Бывало, что такими вот вечерами грызли подсолнухи. Кто-то сплёвывал шелуху под ноги, кто-то в кулак, иной в кулёчек. У нас то происходило иначе. Мы сидели подле круглого стола, в красивом блюде по центру, на манер муравейника возвышалась горка подсушенных на чугунной сковородке семечек.
Чистили руками, надавив пальцами по ширине скорлупки, до хруста. Здорово было так вот сидеть, слушать, как беседуют наши, а ты, хотя и не дорос ещё вставить словечко в масть или поперёк, но уже допущен сидеть рядом. Накопишь эдак за щекой побольше ядрышек, а потом жуёшь. Вку-усно! А сам прислушиваешься, переводишь любопытный взгляд от одного рассказчика к другому.
Особенно здорово было, когда тушили электричество. Тогда бабушка ставила на стол зажжённую свечу, и тут уж любая из простых семейных историй, в сопровождении отражённого взглядом пламени, обретала таинственный оттенок, а тени, что теснились ближе к столу, добавляли непостижимой, волнующей нервы тревоги, из-за которой делалось и сладко, и в тот же час – немного страшно, отчего я часто забывался и принимался грызть семечки прямо так, с шелухой.

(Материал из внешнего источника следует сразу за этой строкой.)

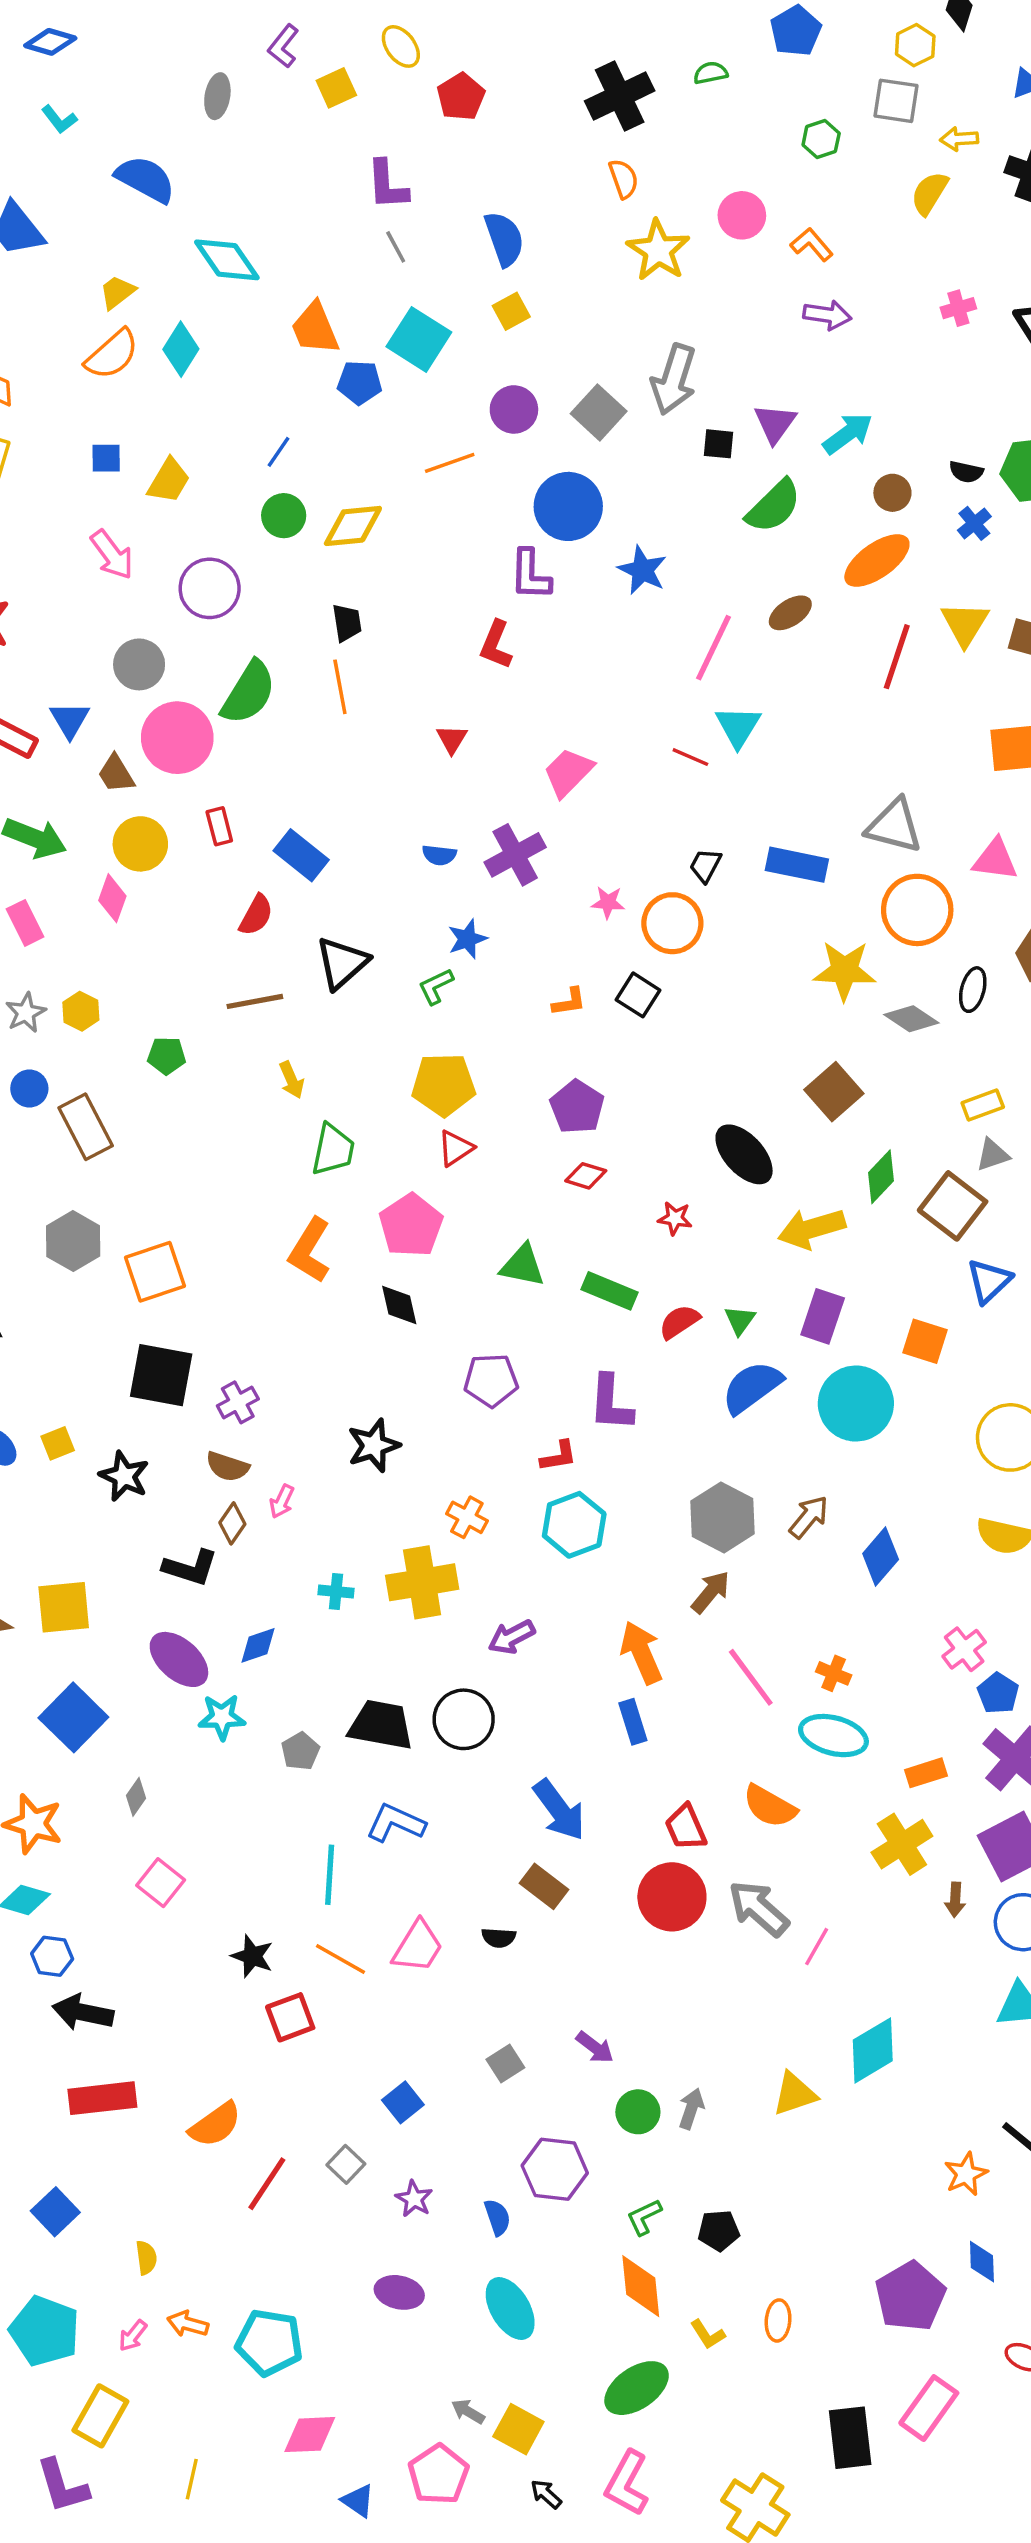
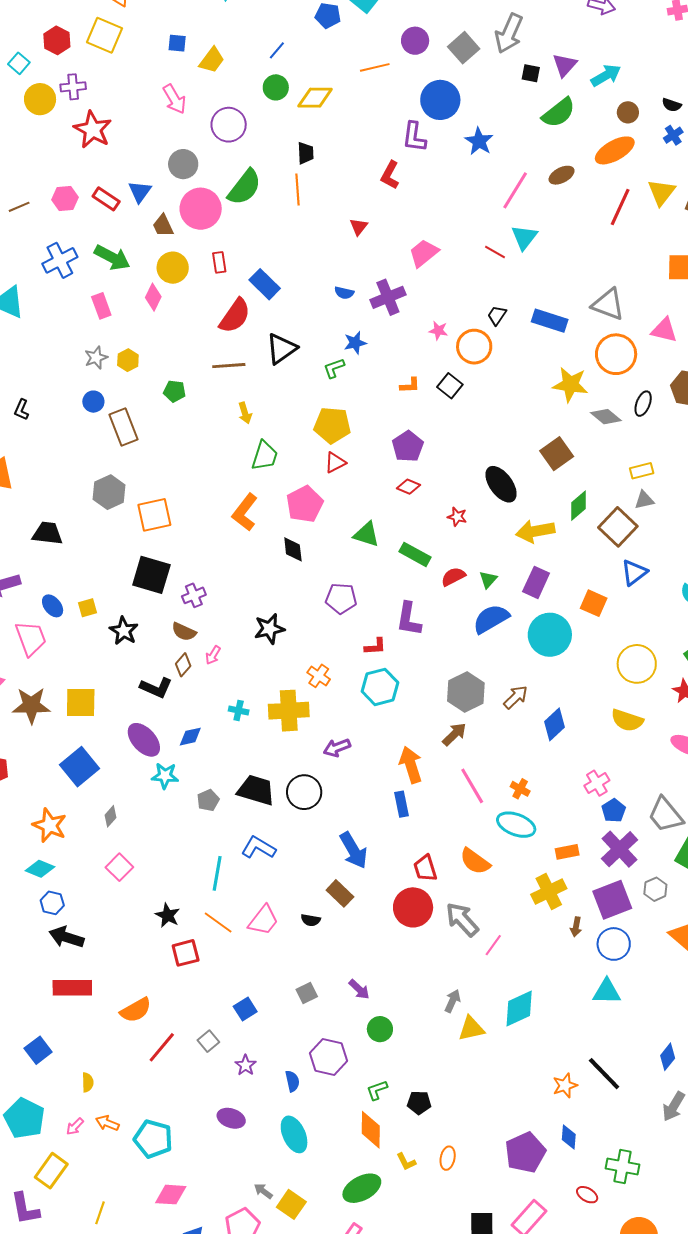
red semicircle: (256, 915) -> (235, 316), size x1.5
gray arrow: (691, 2109) -> (453, 1001), moved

Мать сразу замечала непорядок, и прочитав наставление об отсутствии пользы, недопустимости поедания подсолнухов со шкурками, заставляла выйти вон и избавиться ото всего, чем я набил себе щёки.
Что делать, приходилось идти в по тёмному коридору до раковины в кухне, цепляясь пятками за собственную душу, что старалась держаться ближе к земле, дабы в случае чего, было не так больно падать.
Шёл я медленно, с опаской и надеждой, что меня вернут ближе к спасительному кругу стола, покрытого попоной скатерти, отороченной мягкой, податливой, шелковистой, будто лошадиной гривой бахромы. Увы, меня не ждали назад раньше, чем я послушаюсь, и сделаю всё, как велено. Хорошо, бабушка нагоняла меня со второю свечой, и ставила её на кухонный стол, чтобы мне было не так страшно одному.
Впрочем, одиночество скрашивали тараканы, что сбегались на свет, сверкая глазами в его сторону, да по-гусарски, с видимым треском шевелили усами.
Кстати же, жёсткие, словно шелуха подсолнечника, надкрылья тараканов, звучали примерно также, как они, когда, в ответ на намерение щёлкнуть выключателем, устремлялись к плинтусу и пробирались под плитой, цепляясь многими спинами.
Чуть погодя, когда «давали электричество» и свечи, с облегчением выдохнув, переставали ронять на стол свои горячие слёзы, всё выглядело уже немного не так. Коридор, в тени потушенного света, казался скорее уютным, нежели таинственным. Тараканы сидели тихо, благоразумно дожидаясь ночи, а я бегал хвостом за бабушкой, которая сновала из кухни в комнату, накрывая стол к ужину.
Примерно вот так вот всё и происходило свободными от суеты вечерами. Вроде бы, ничего особенного, но именно там и тогда, казалось бы из ничего, из каких-то пустяков и мелочей возникли очертания понятия – что такое семья.